* EXERCISE
Once you reach the line containing "index dip: (264, 117)" in the data below, restate each line word for word up to and including the one containing "ring tip: (221, 208)".

* SUPPLIED MATERIAL

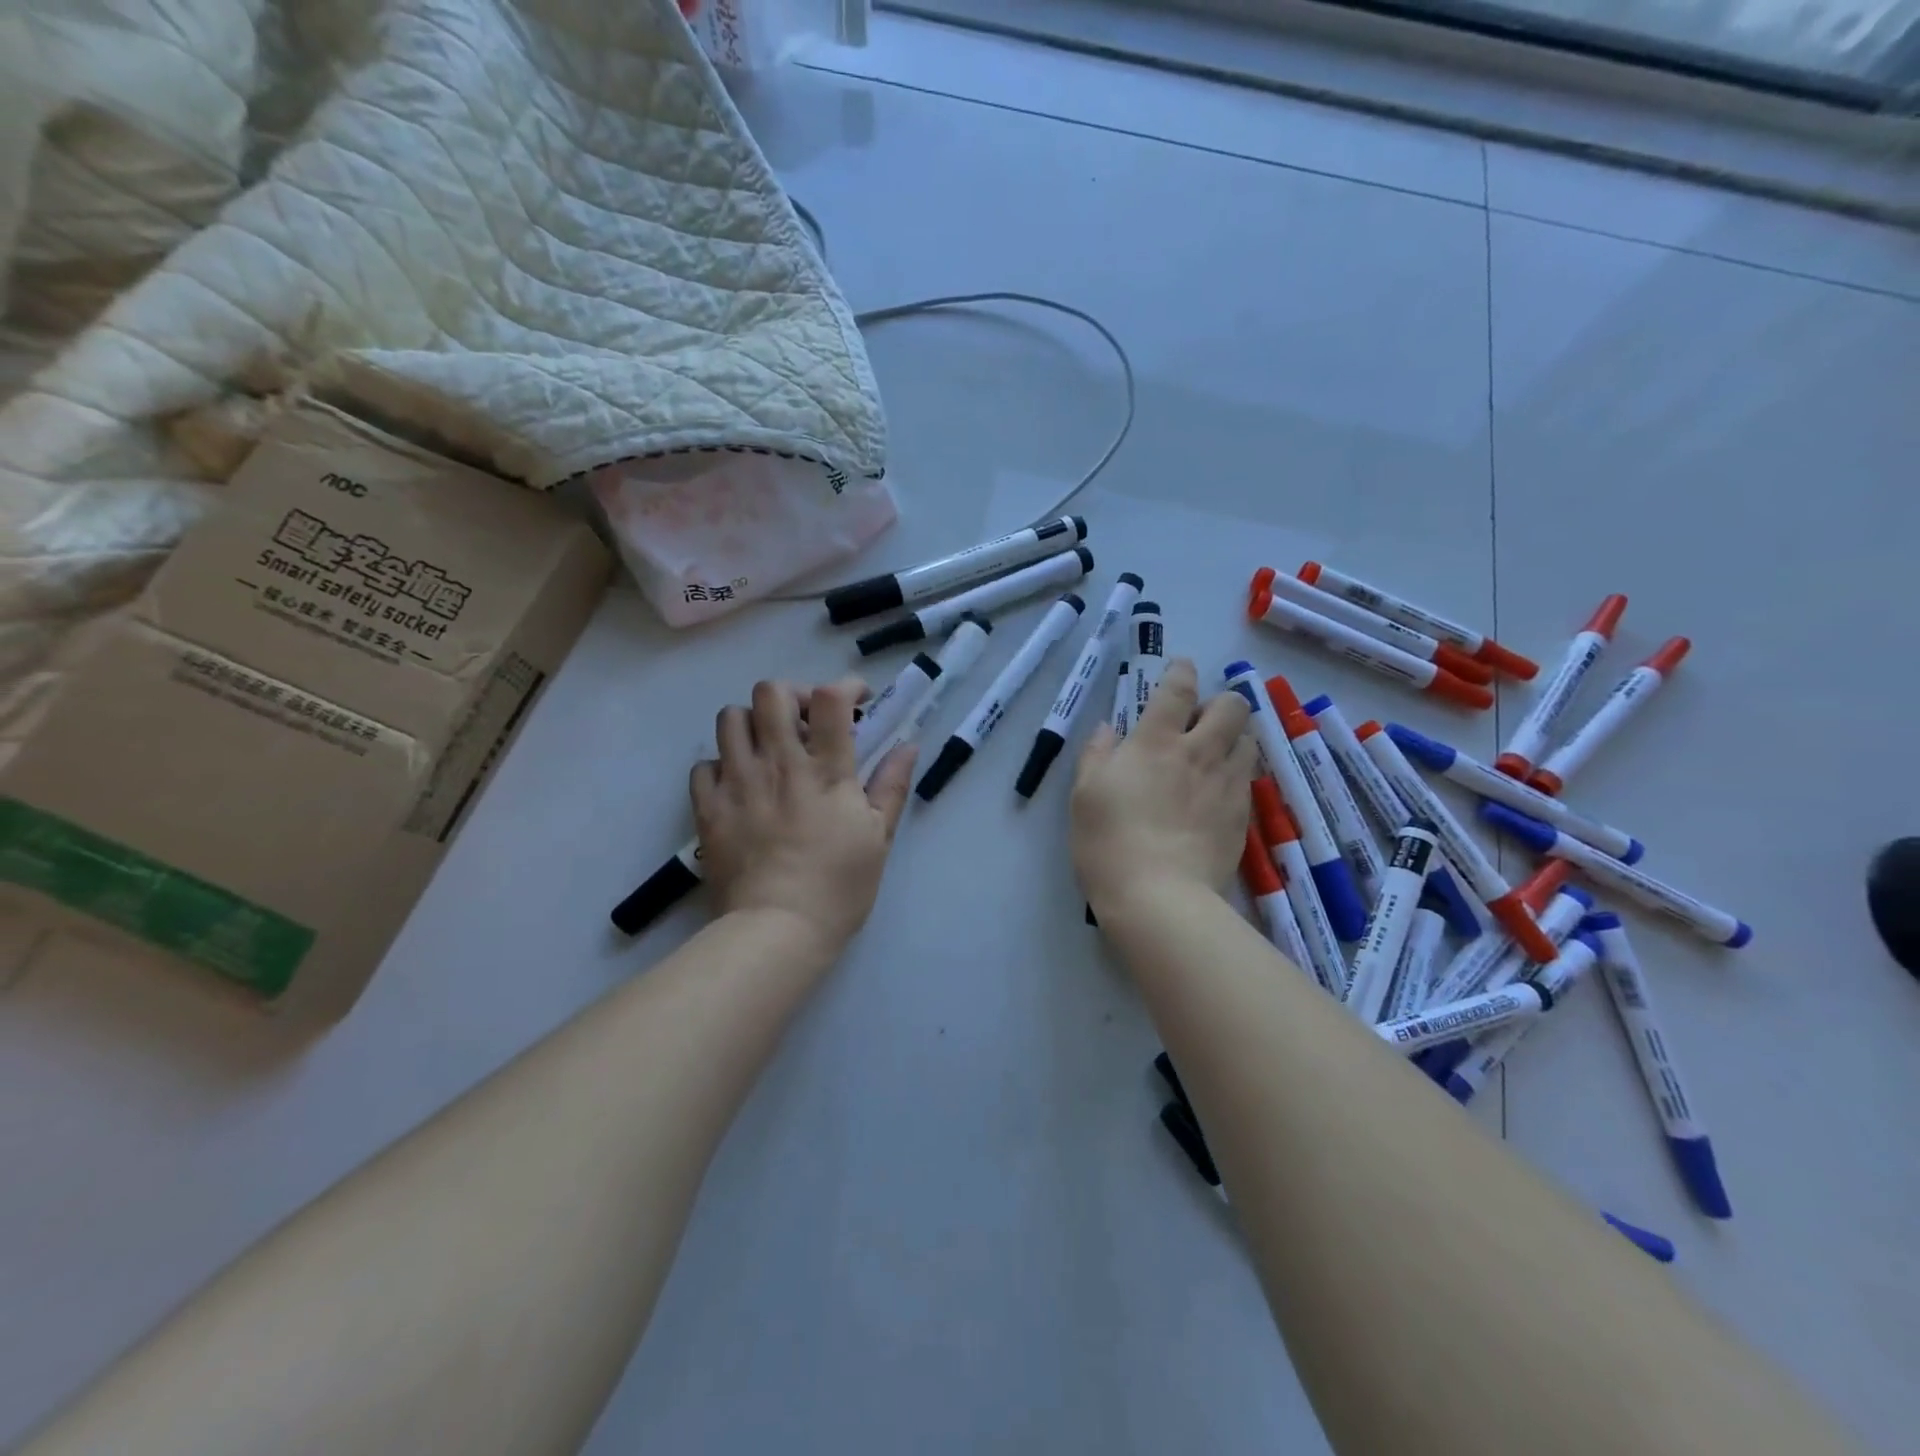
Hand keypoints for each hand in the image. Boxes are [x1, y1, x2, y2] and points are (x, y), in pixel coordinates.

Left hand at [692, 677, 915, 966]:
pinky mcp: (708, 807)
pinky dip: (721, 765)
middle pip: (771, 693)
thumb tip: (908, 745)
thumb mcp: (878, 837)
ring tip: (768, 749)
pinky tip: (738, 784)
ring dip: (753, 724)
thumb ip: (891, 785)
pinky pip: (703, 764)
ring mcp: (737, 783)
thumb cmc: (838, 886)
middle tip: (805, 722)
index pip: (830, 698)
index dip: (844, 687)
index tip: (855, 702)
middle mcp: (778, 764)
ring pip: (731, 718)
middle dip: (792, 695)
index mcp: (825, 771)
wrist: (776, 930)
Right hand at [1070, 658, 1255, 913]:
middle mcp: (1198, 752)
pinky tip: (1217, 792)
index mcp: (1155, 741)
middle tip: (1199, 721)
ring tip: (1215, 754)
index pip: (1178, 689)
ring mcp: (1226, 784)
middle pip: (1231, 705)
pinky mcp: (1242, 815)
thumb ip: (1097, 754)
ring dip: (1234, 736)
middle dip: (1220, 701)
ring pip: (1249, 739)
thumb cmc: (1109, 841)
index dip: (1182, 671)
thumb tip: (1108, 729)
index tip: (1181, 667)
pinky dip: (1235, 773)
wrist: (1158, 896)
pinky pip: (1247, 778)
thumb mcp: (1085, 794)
...
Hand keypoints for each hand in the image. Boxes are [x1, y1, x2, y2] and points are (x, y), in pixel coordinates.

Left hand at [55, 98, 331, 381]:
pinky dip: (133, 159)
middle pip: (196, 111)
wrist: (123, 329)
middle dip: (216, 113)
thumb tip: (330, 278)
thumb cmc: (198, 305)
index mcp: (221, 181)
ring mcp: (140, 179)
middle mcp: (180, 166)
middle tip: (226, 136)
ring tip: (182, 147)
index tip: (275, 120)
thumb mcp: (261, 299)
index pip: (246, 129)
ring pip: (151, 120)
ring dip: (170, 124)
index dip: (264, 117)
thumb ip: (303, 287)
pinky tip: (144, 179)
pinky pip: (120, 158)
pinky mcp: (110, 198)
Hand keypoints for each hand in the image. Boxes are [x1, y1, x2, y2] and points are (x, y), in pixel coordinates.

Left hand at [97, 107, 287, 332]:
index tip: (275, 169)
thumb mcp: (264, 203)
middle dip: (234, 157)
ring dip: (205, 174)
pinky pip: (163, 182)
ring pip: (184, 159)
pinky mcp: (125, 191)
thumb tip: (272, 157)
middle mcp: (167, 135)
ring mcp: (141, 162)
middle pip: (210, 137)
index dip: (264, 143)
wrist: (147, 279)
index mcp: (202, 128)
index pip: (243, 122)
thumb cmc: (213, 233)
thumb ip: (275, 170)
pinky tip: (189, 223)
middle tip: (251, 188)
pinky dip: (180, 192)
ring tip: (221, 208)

* EXERCISE RESPONSE
index dip: (264, 117)
thumb ip: (303, 287)
pinky tip: (144, 179)
pinky pip: (120, 158)
pinky mcp: (110, 198)
Hand keypoints for each hand in the image. Boxes are [x1, y1, x2, y2] and points are (x, y), in pixel coordinates.

Left hand at [97, 107, 287, 332]:
index tip: (275, 169)
thumb mcp: (264, 203)
middle dip: (234, 157)
ring dip: (205, 174)
pinky pip: (163, 182)
ring pip: (184, 159)
pinky mcp: (125, 191)
thumb tip: (272, 157)
middle mcp: (167, 135)
ring mcp: (141, 162)
middle pip: (210, 137)
index dip: (264, 143)
wrist: (147, 279)
index mcp: (202, 128)
index pip: (243, 122)
thumb cmc: (213, 233)
thumb ip: (275, 170)
pinky tip: (189, 223)
middle tip: (251, 188)
pinky dip: (180, 192)
ring tip: (221, 208)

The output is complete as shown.